+++ DATA FOR THE TASK

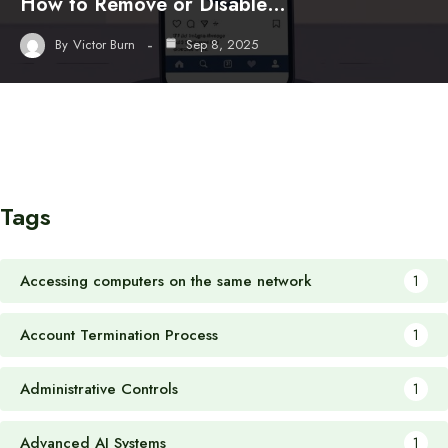
How to Remove or Disable…
By
Victor Burn
Sep 8, 2025
Tags
Accessing computers on the same network
1
Account Termination Process
1
Administrative Controls
1
Advanced AI Systems
1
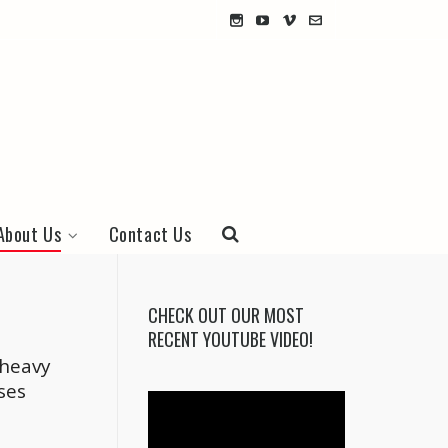
About Us
Contact Us
CHECK OUT OUR MOST
RECENT YOUTUBE VIDEO!
 heavy
ses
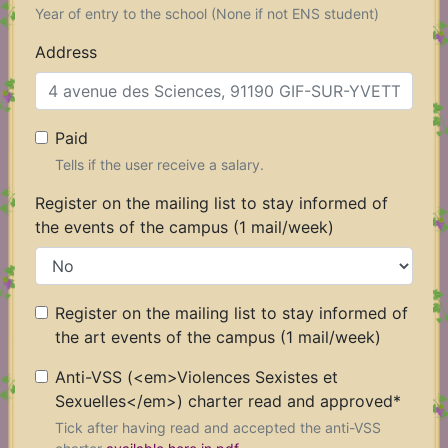
3
Year of entry to the school (None if not ENS student)
Address
Paid
Tells if the user receive a salary.
Register on the mailing list to stay informed of
the events of the campus (1 mail/week)
Register on the mailing list to stay informed of
the art events of the campus (1 mail/week)
Anti-VSS (<em>Violences Sexistes et
Sexuelles</em>) charter read and approved
*
Tick after having read and accepted the anti-VSS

++++++

* **PROBLEM STATEMENT**
Once the images are set aside, retype all of the material above exactly.

* **RESULT**
How to Remove or Disable…
By
Victor Burn
Sep 8, 2025
Tags
Accessing computers on the same network
1
Account Termination Process
1
Administrative Controls
1
Advanced AI Systems
1
About Us
Contact Us
CHECK OUT OUR MOST
RECENT YOUTUBE VIDEO!
 heavy
ses
3
Year of entry to the school (None if not ENS student)
Address
Paid
Tells if the user receive a salary.
Register on the mailing list to stay informed of
the events of the campus (1 mail/week)
Register on the mailing list to stay informed of
the art events of the campus (1 mail/week)
Anti-VSS (<em>Violences Sexistes et
Sexuelles</em>) charter read and approved
*
Tick after having read and accepted the anti-VSS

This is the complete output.